The Interpreter From Java
Translated by David Doherty
Head of Zeus / An Apollo Book
Paperback edition 2021
Alan Noland discovers his father’s memoirs and learns the truth about the violent man he despised.
In this unsparing family history, Alan distils his father’s life in the Dutch East Indies into one furious utterance. He reads about his work as an interpreter during the colonial war in Southeast Asia, his life as an assassin, and his decision to murder Indonesians in the service of the Dutch without any conscience. How he fled to the Netherlands to escape being executed as a traitor and met Alan’s mother soon after. As he reads his father’s story Alan begins to understand how war transformed his father into the monster he knew.
Birney exposes a crucial chapter in Dutch and European history that was deliberately concealed behind the ideological facade of postwar optimism. Readers of this superb novel will find that it reverberates long afterwards in their memory.
A work of unbridled, incensed storytelling: an assault on the lazy assumptions of parochial, colonial history and a personal quest for redemption. – South China Morning Post.
A Post Colonial Masterpiece That’s Not To Be Missed. – The Dorset Book Detective
The Interpreter from Java is more than a contemporary Max Havelaar or a Dutch version of Malaparte’s Kaputt.
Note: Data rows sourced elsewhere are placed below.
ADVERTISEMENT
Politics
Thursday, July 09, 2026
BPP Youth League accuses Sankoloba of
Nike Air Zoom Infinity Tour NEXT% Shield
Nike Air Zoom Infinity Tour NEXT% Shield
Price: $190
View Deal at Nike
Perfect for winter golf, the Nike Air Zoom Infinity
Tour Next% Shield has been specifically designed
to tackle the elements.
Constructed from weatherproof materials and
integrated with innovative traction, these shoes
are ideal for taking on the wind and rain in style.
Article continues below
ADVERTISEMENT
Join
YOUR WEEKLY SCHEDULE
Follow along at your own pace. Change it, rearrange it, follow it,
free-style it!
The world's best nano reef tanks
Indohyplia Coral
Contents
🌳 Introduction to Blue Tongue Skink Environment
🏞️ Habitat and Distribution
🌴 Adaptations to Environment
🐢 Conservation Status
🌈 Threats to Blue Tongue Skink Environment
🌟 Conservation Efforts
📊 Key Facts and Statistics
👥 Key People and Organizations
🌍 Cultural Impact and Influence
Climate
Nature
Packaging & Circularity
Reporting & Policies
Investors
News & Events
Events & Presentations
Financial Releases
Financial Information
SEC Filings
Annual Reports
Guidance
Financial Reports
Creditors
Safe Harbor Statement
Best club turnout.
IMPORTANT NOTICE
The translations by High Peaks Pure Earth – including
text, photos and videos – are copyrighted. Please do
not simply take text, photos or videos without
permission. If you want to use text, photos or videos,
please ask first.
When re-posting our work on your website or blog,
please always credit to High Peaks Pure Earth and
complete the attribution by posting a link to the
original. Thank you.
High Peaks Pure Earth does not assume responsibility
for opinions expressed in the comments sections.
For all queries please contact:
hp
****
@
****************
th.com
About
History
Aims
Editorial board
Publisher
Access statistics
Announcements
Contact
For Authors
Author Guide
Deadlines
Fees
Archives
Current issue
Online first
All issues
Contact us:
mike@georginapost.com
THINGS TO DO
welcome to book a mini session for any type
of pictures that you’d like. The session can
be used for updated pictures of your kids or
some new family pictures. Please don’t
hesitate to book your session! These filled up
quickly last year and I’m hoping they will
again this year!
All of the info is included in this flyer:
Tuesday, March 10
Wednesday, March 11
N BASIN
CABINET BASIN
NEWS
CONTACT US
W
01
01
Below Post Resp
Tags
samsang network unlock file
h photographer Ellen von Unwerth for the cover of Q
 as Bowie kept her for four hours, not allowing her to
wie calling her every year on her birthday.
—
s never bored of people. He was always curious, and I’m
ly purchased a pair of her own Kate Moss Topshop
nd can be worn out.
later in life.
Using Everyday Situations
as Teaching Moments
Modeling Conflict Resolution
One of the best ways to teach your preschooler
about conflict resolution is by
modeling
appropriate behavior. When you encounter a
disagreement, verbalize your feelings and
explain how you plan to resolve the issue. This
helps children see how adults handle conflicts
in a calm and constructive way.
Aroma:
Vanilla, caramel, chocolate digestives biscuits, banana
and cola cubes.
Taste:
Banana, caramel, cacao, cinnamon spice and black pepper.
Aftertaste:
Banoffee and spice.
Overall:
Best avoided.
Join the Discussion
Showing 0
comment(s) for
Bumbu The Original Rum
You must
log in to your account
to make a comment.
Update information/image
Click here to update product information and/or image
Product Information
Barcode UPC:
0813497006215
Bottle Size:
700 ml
It is only fair that he has won two Dutch literary prizes for it. – The Low Countries
Voices in my head. Plurivocality in the autobiographical novel by Alfred Birney, De tolk van Java – Study by Lut Missinne
Alfred Birney became a noteworthy narrator who influenced changes in the socalled ‘tellability’ of narratives about the conflict in Indonesia.’ – Pauline Stoltz – Gender, Resistance and Transnational Memories of Violent Conflicts (Memory Politics and Transitional Justice) (Book)
Alfred Birney is a descendant of an illustrious planter family in the formal Dutch East Indies. His father was from Surabaya and had Dutch, East Javanese, Chinese and Scottish roots, hence the Anglo-Saxon surname. His mother was Dutch.
Frequently recurring themes in his literary work are alienation from family, constant solving related riddles and the inability to identify with motherland or homeland. He has published novels, novellas, short stories, columns, essays, critiques, plays, journalistic work and didactic material about guitar music.
The style in his novels, novellas and short stories is associative, lively, narrative, dreamy and subtle, but in his columns, essays and critiques the writer is harsh, hilarious, sarcastic, ironic, sardonic and humorous – all of these styles and voices come together in his bestselling novel The interpreter of Java.
The book was written in Dutch and published on March 1, 2016. It became the literary sensation of 2017 in The Netherlands. It was awarded the Henriëtte Roland Holst Prize 2017 and won the Libris Literature Prize 2017. The novel has so far been translated into English and Italian.